Элегия августа

Станислав Минаков
К осени человек понимает, что лад его обречен.
Что дом его увядает, течет, как в песок вода.
Помнишь игру такую — «холодно-горячо»?
Вот они — машут, дышат белые холода.

Вместо дареной манны — марево, муть, туман.
Но различит сквозь это верный грядущий лед
Грустный и нервный мальчик, хваткою — графоман,
Сущностью — созерцатель, умыслом — рифмоплет.

А стихотворцу, мальчику, лет уже шестьдесят,
Хотя из метрики ясно, что тридцать пять.
Патлы его седеющие торчат и висят,
А он всё старается, тщетный, что-то в судьбе менять.

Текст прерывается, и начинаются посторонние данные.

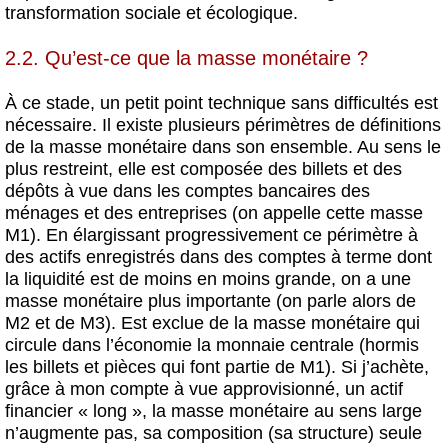
transformation sociale et écologique.
2.2. Qu’est-ce que la masse monétaire ?
À ce stade, un petit point technique sans difficultés est
nécessaire. Il existe plusieurs périmètres de définitions
de la masse monétaire dans son ensemble. Au sens le
plus restreint, elle est composée des billets et des
dépôts à vue dans les comptes bancaires des
ménages et des entreprises (on appelle cette masse
M1). En élargissant progressivement ce périmètre à
des actifs enregistrés dans des comptes à terme dont
la liquidité est de moins en moins grande, on a une
masse monétaire plus importante (on parle alors de
M2 et de M3). Est exclue de la masse monétaire qui
circule dans l’économie la monnaie centrale (hormis
les billets et pièces qui font partie de M1). Si j’achète,
grâce à mon compte à vue approvisionné, un actif
financier « long », la masse monétaire au sens large
n’augmente pas, sa composition (sa structure) seule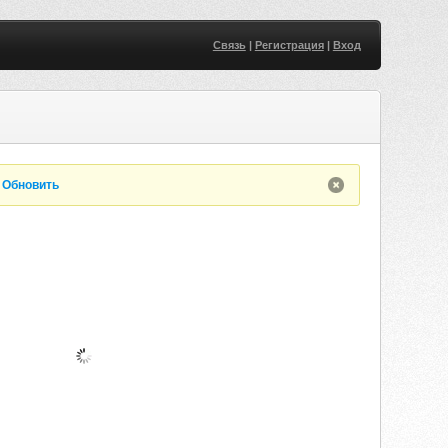
Связь
|
Регистрация
|
Вход
.
Обновить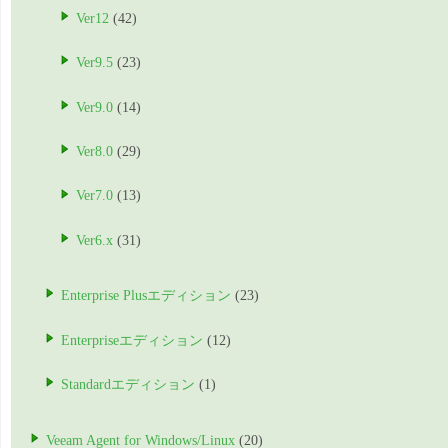
Ver12
(42)
Ver9.5
(23)
Ver9.0
(14)
Ver8.0
(29)
Ver7.0
(13)
Ver6.x
(31)
Enterprise Plusエディション
(23)
Enterpriseエディション
(12)
Standardエディション
(1)
Veeam Agent for Windows/Linux
(20)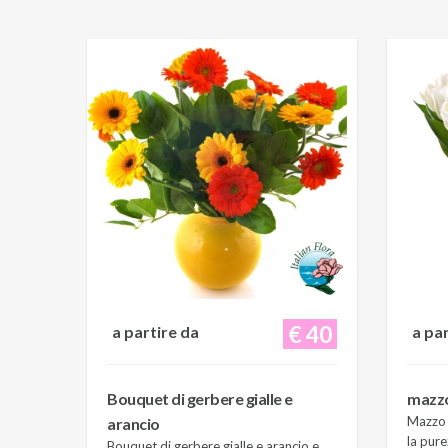
€ 40
a partire da
a pa
Bouquet di gerbere gialle e
mazzo 
Mazzo d
arancio
la pure
Bouquet di gerbere gialle e arancio e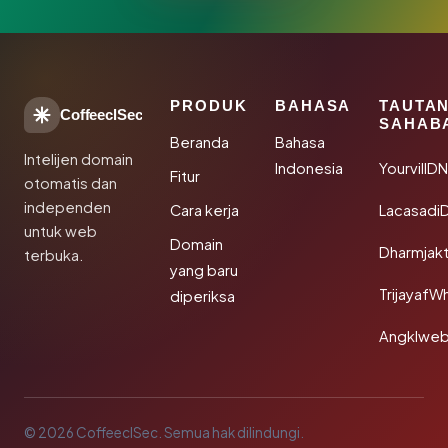
PRODUK
BAHASA
TAUTA
CoffeeclSec
SAHAB
Beranda
Bahasa
Intelijen domain
Indonesia
YourvillD
Fitur
otomatis dan
independen
Cara kerja
Lacasadi
untuk web
Domain
Dharmjak
terbuka.
yang baru
TrijayafW
diperiksa
Angklwe
© 2026 CoffeeclSec. Semua hak dilindungi.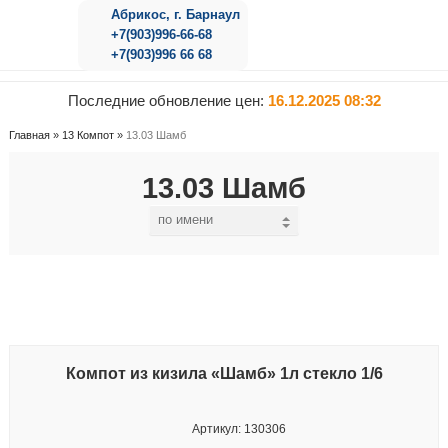
Абрикос, г. Барнаул
+7(903)996-66-68
+7(903)996 66 68
Последние обновление цен:
16.12.2025 08:32
Главная
»
13 Компот
»
13.03 Шамб
13.03 Шамб
Компот из кизила «Шамб» 1л стекло 1/6
Артикул: 130306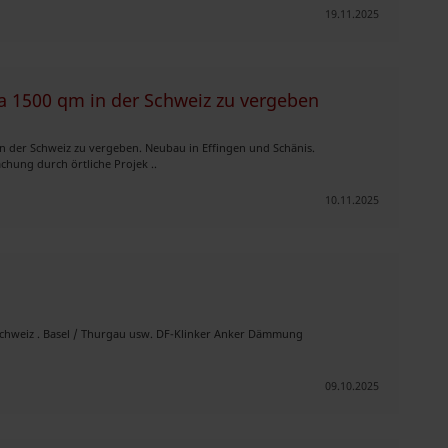
19.11.2025
a 1500 qm in der Schweiz zu vergeben
n der Schweiz zu vergeben. Neubau in Effingen und Schänis.
hung durch örtliche Projek ..
10.11.2025
 Schweiz . Basel / Thurgau usw. DF-Klinker Anker Dämmung
09.10.2025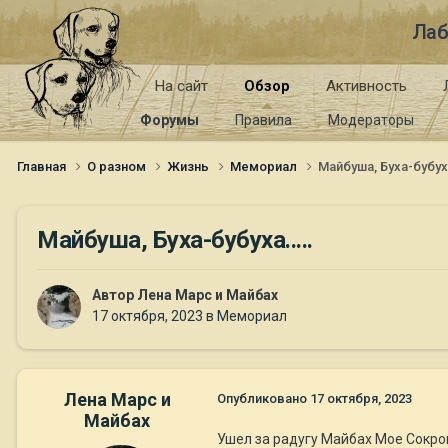
Лаб
На сайт
Обзор
Активность
Форумы
Правила
Модераторы
Главная
О разном
Жизнь
Мемориал
Майбуша, Буха-бубуха
Майбуша, Буха-бубуха.....
Автор
Лена Марс и Майбах
17 октября, 2023
в
Мемориал
Лена Марс и
Опубликовано
17 октября, 2023
Майбах
Ушел за радугу Майбах Мое Сокров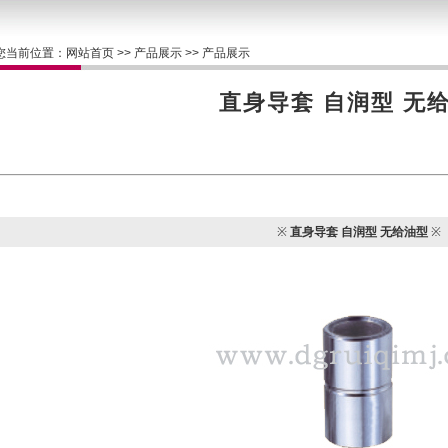
您当前位置：
网站首页
>>
产品展示
>> 产品展示
直身导套 自润型 无
※
直身导套 自润型 无给油型
※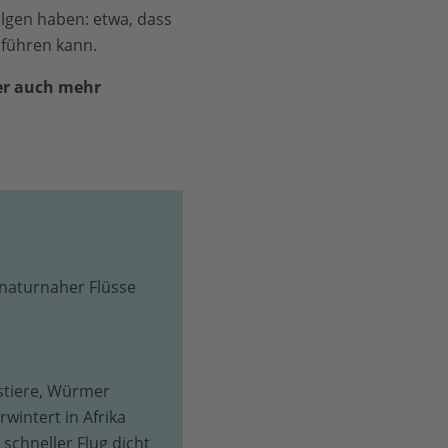
olgen haben: etwa, dass
 führen kann.
er auch mehr
naturnaher Flüsse
bstiere, Würmer
wintert in Afrika
schneller Flug dicht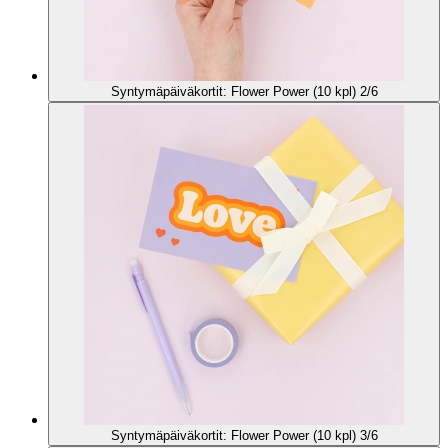
Syntymäpäiväkortit: Flower Power (10 kpl) 2/6
Syntymäpäiväkortit: Flower Power (10 kpl) 3/6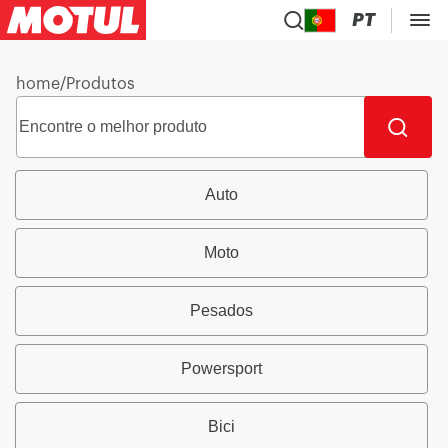
PT
home
/
Produtos
Auto
Moto
Pesados
Powersport
Bici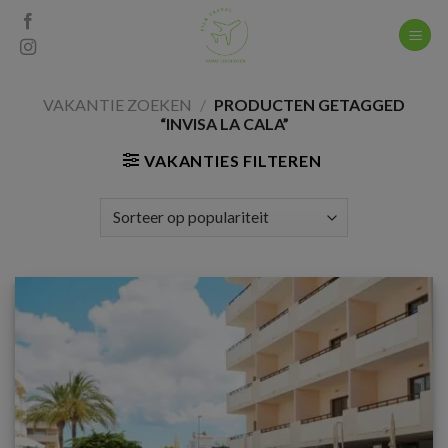
Skip
to
content
VAKANTIE ZOEKEN
/
PRODUCTEN GETAGGED
“INVISA LA CALA”
VAKANTIES FILTEREN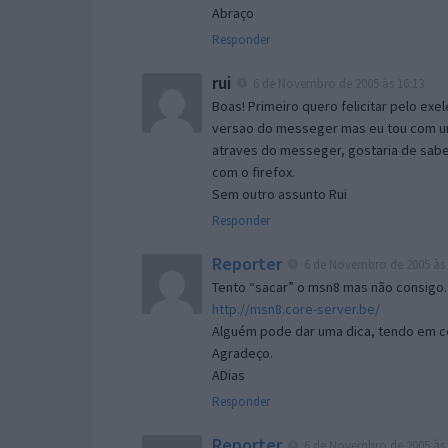
Abraço
Responder
rui
6 de Novembro de 2005 às 16:13
Boas! Primeiro quero felicitar pelo exe
versao do messeger mas eu tou com um 
atraves do messeger, gostaria de saber 
com o firefox.
Sem outro assunto Rui
Responder
Reporter
6 de Novembro de 2005 às 
Tento “sacar” o msn8 mas não consigo.
http://msn8.core-server.be/
Alguém pode dar uma dica, tendo em c
Agradeço.
ADias
Responder
Reporter
6 de Novembro de 2005 às 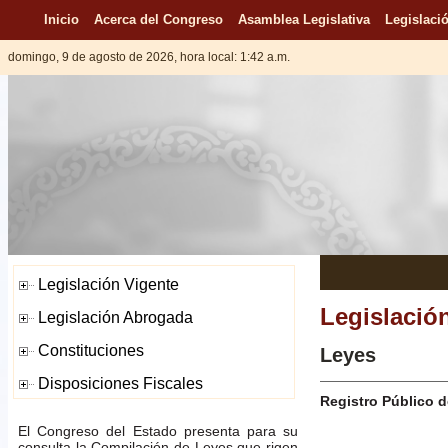
Inicio
Acerca del Congreso
Asamblea Legislativa
Legislació
domingo, 9 de agosto de 2026, hora local: 1:42 a.m.
Legislació
Leyes
Registro Público d
El Congreso del Estado presenta para su
consulta la Compilación de Leyes que rigen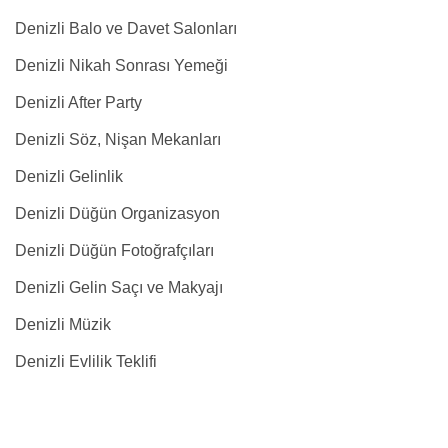
Denizli Balo ve Davet Salonları
Denizli Nikah Sonrası Yemeği
Denizli After Party
Denizli Söz, Nişan Mekanları
Denizli Gelinlik
Denizli Düğün Organizasyon
Denizli Düğün Fotoğrafçıları
Denizli Gelin Saçı ve Makyajı
Denizli Müzik
Denizli Evlilik Teklifi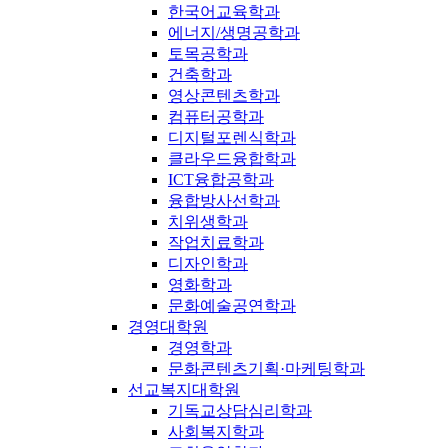
한국어교육학과
에너지/생명공학과
토목공학과
건축학과
영상콘텐츠학과
컴퓨터공학과
디지털포렌식학과
클라우드융합학과
ICT융합공학과
융합방사선학과
치위생학과
작업치료학과
디자인학과
영화학과
문화예술공연학과
경영대학원
경영학과
문화콘텐츠기획·마케팅학과
선교복지대학원
기독교상담심리학과
사회복지학과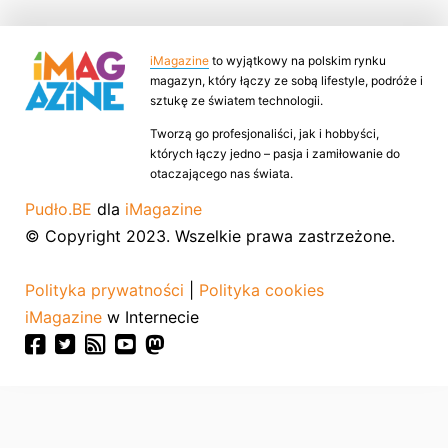
iMagazine
to wyjątkowy na polskim rynku
magazyn, który łączy ze sobą lifestyle, podróże i
sztukę ze światem technologii.
Tworzą go profesjonaliści, jak i hobbyści,
których łączy jedno – pasja i zamiłowanie do
otaczającego nas świata.
Pudło.BE
dla
iMagazine
© Copyright 2023. Wszelkie prawa zastrzeżone.
Polityka prywatności
|
Polityka cookies
iMagazine
w Internecie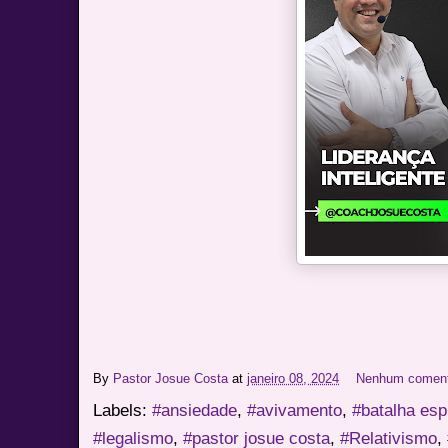
By
Pastor Josue Costa
at
janeiro 08, 2024
Nenhum coment
Labels:
#ansiedade
,
#avivamento
,
#batalha espi
#legalismo
,
#pastor josue costa
,
#Relativismo
,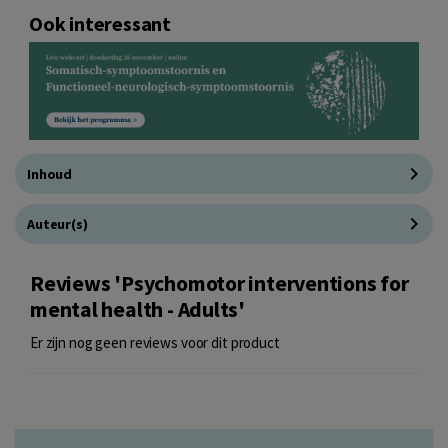
Ook interessant
Inhoud
Auteur(s)
Reviews 'Psychomotor interventions for
mental health - Adults'
Er zijn nog geen reviews voor dit product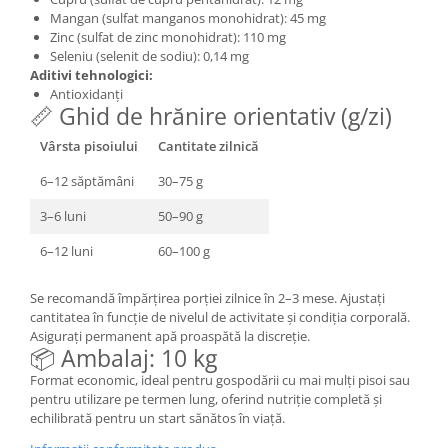
Mangan (sulfat manganos monohidrat): 45 mg
Zinc (sulfat de zinc monohidrat): 110 mg
Seleniu (selenit de sodiu): 0,14 mg
Aditivi tehnologici:
Antioxidanți
📏 Ghid de hrănire orientativ (g/zi)
Vârsta pisoiului
Cantitate zilnică
6–12 săptămâni
30–75 g
3–6 luni
50–90 g
6–12 luni
60–100 g
Se recomandă împărțirea porției zilnice în 2–3 mese. Ajustați
cantitatea în funcție de nivelul de activitate și condiția corporală.
Asigurați permanent apă proaspătă la discreție.
📦 Ambalaj: 10 kg
Format economic, ideal pentru gospodării cu mai mulți pisoi sau
pentru utilizare pe termen lung, oferind nutriție completă și
echilibrată pentru un start sănătos în viață.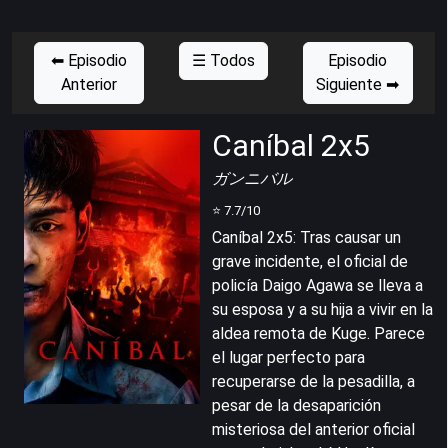
⬅ Episodio
☰ Todos
Episodio
Anterior
Siguiente ➡
Caníbal 2x5
ガンニバル
⭐
7.7
/10
Caníbal 2x5
:
Tras causar un
grave incidente, el oficial de
policía Daigo Agawa se lleva a
su esposa y a su hija a vivir en la
aldea remota de Kuge. Parece
el lugar perfecto para
recuperarse de la pesadilla, a
pesar de la desaparición
misteriosa del anterior oficial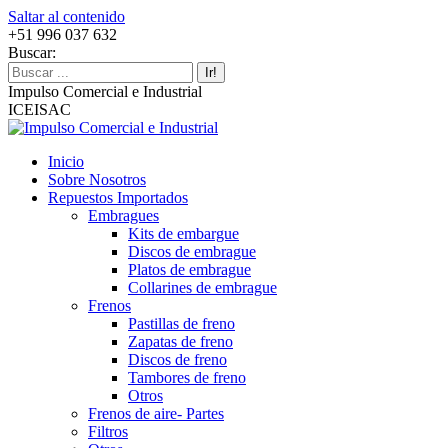
Saltar al contenido
+51 996 037 632
Buscar:
Impulso Comercial e Industrial
ICEISAC
Inicio
Sobre Nosotros
Repuestos Importados
Embragues
Kits de embargue
Discos de embrague
Platos de embrague
Collarines de embrague
Frenos
Pastillas de freno
Zapatas de freno
Discos de freno
Tambores de freno
Otros
Frenos de aire- Partes
Filtros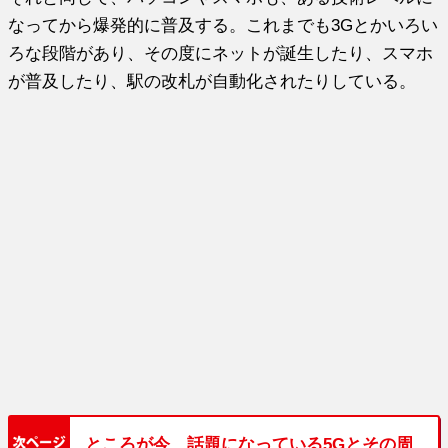
なってから爆発的に普及する。これまでも3Gとかいろい
ろな段階があり、その度にネットが誕生したり、スマホ
が普及したり、駅の改札が自動化されたりしている。
ところが今、話題になっている5Gとその周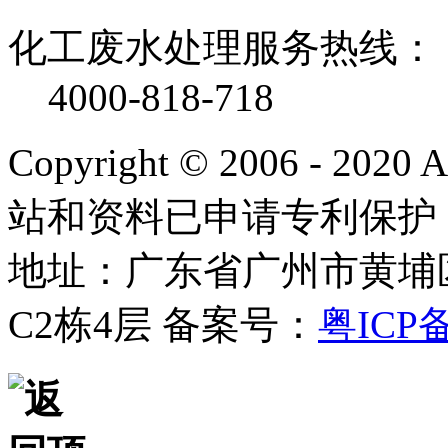
化工废水处理服务热线：
4000-818-718
Copyright © 2006 - 2020
站和资料已申请专利保护
地址：广东省广州市黄埔
C2栋4层
备案号：
粤ICP备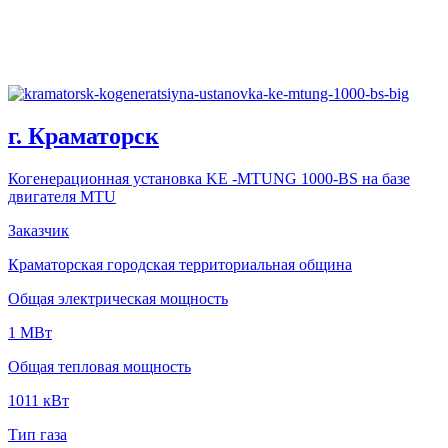
г. Краматорск
Когенерационная установка KE -MTUNG 1000-BS на базе
двигателя MTU
Заказчик
Краматорская городская территориальная община
Общая электрическая мощность
1 MВт
Общая тепловая мощность
1011 кВт
Тип газа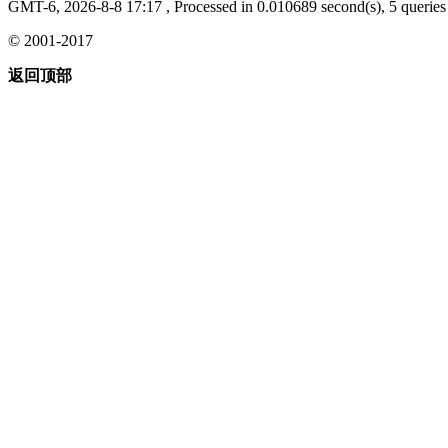
GMT-6, 2026-8-8 17:17
, Processed in 0.010689 second(s), 5 queries 
© 2001-2017
返回顶部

К осени человек понимает, как быстротечен смех,
Как лаконично время, но жаловаться — кому?
К осени человек понимает, может быть, паче всех,
Что телегу тянуть с другими, а умирать — одному.

Настойка валерианы, а вслед — отварной бурак.
Замыслы ирреальны, и потому — не унять.
К осени проясняется, что пропись писал дурак:
В каждой строке — ошибка, а почерк нельзя понять.

Впрочем, на осень это как еще посмотреть!
Осень — венок волшебный, жертвенный урожай.
Осень — ведь тоже лето на четверть или на треть.
В осень верхом на ворохе жаркой листвы въезжай!

Где, утоляя жалких, свой золотой Покров,
Греками иль болгарами названный «омофор»,
Держит над миром Матерь выше любых даров,
Как бы ни пела плаха, как бы ни сек топор.